The study showed that HbA1c, a standard measure of blood glucose, levels at 26-weeks was reduced by 1.28 percentage points to 7.2% with insulin degludec, comparable to insulin glargine. Additionally, fasting plasma glucose (FPG) reductions were significantly lower for insulin degludec (5.8mmol/l) at the end of the study than for insulin glargine (6.2mmol/l) (estimated treatment difference [EDT]: -0.42mmol/l [-0.82;-0.02] p < 0.05).
"This new data demonstrates that with insulin degludec, glycaemic control can be maintained even if people unintentionally take their insulin at a different time of the day or delay a dose," said Professor Jiten Vora, Consultant Physician and Endocrinologist for the Royal Liverpool University Hospitals. "It is becoming increasingly more important for us to offer patients a treatment regimen that both fits into their lives but also allays their fears, the greatest of these being hypoglycaemia."
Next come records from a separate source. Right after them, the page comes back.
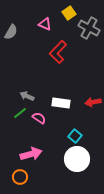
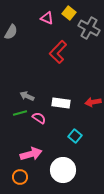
yellow square: rotated 16 degrees counterclockwise
pink triangle: moved 2 px right, 6 px up
green line: rotated 24 degrees clockwise
white circle: moved 14 px left, 11 px down
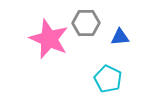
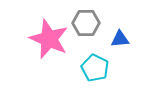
blue triangle: moved 2 px down
cyan pentagon: moved 13 px left, 11 px up
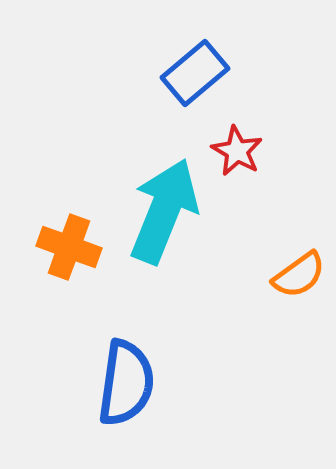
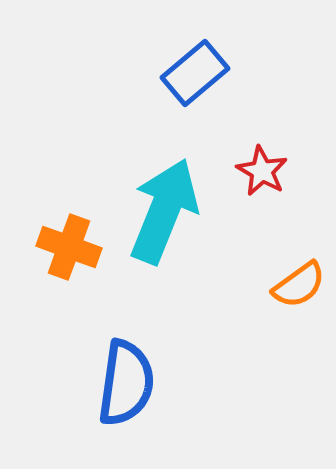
red star: moved 25 px right, 20 px down
orange semicircle: moved 10 px down
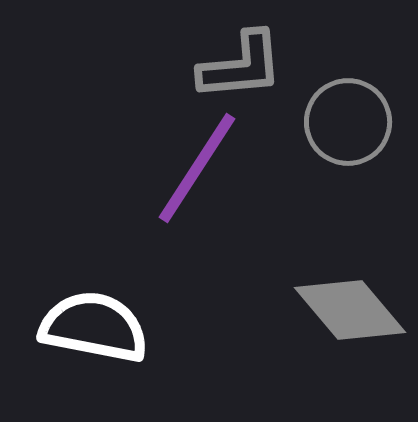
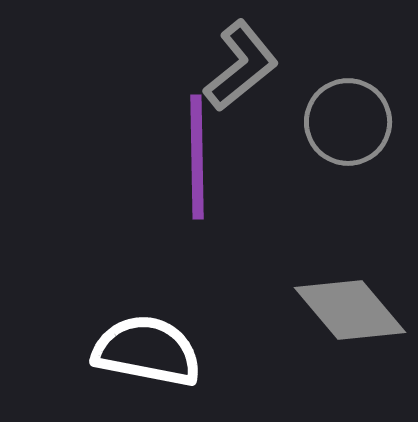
gray L-shape: rotated 34 degrees counterclockwise
purple line: moved 11 px up; rotated 34 degrees counterclockwise
white semicircle: moved 53 px right, 24 px down
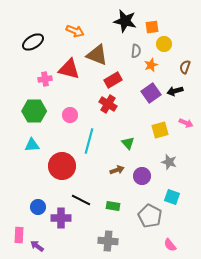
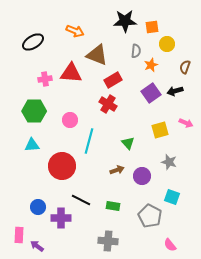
black star: rotated 15 degrees counterclockwise
yellow circle: moved 3 px right
red triangle: moved 2 px right, 4 px down; rotated 10 degrees counterclockwise
pink circle: moved 5 px down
Across safety parameters for this study, results for insulin degludec, dosed once daily, at varying times, either in the morning or evening, vs. insulin glargine, dosed once daily according to the label at the same time every day, were comparable. Overall rates of confirmed hypoglycaemia were 3.6 and 3.5 episodes/person/year for insulin degludec and insulin glargine respectively and rates of night-time confirmed hypoglycaemia (defined as episodes with plasma glucose (PG) <3.1 mmol/l occurring between 00:00-05:59) being 0.6 and 0.7 episodes/patient/year respectively.